§ **WORK TO COMPLETE**: Reproduce the text from the data below word for word, leaving out the pictures.

§ **INPUT DATA**:
++++++++++

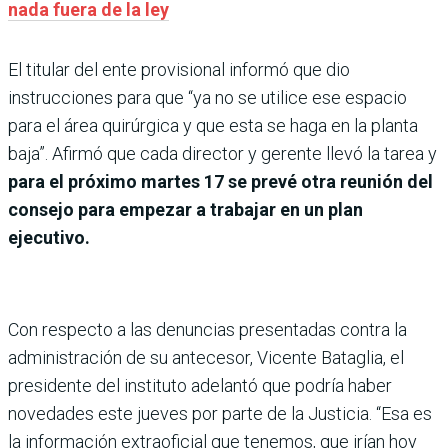
nada fuera de la ley
El titular del ente provisional informó que dio
instrucciones para que “ya no se utilice ese espacio
para el área quirúrgica y que esta se haga en la planta
baja”. Afirmó que cada director y gerente llevó la tarea y
para el próximo martes 17 se prevé otra reunión del
consejo para empezar a trabajar en un plan
ejecutivo.
Con respecto a las denuncias presentadas contra la
administración de su antecesor, Vicente Bataglia, el
presidente del instituto adelantó que podría haber
novedades este jueves por parte de la Justicia. “Esa es
la información extraoficial que tenemos, que irían hoy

++++++++++

§ **RESULT FOR THIS EXERCISE**:
nada fuera de la ley
El titular del ente provisional informó que dio
instrucciones para que “ya no se utilice ese espacio
para el área quirúrgica y que esta se haga en la planta
baja”. Afirmó que cada director y gerente llevó la tarea y
para el próximo martes 17 se prevé otra reunión del
consejo para empezar a trabajar en un plan
ejecutivo.
Con respecto a las denuncias presentadas contra la
administración de su antecesor, Vicente Bataglia, el
presidente del instituto adelantó que podría haber
novedades este jueves por parte de la Justicia. “Esa es
la información extraoficial que tenemos, que irían hoy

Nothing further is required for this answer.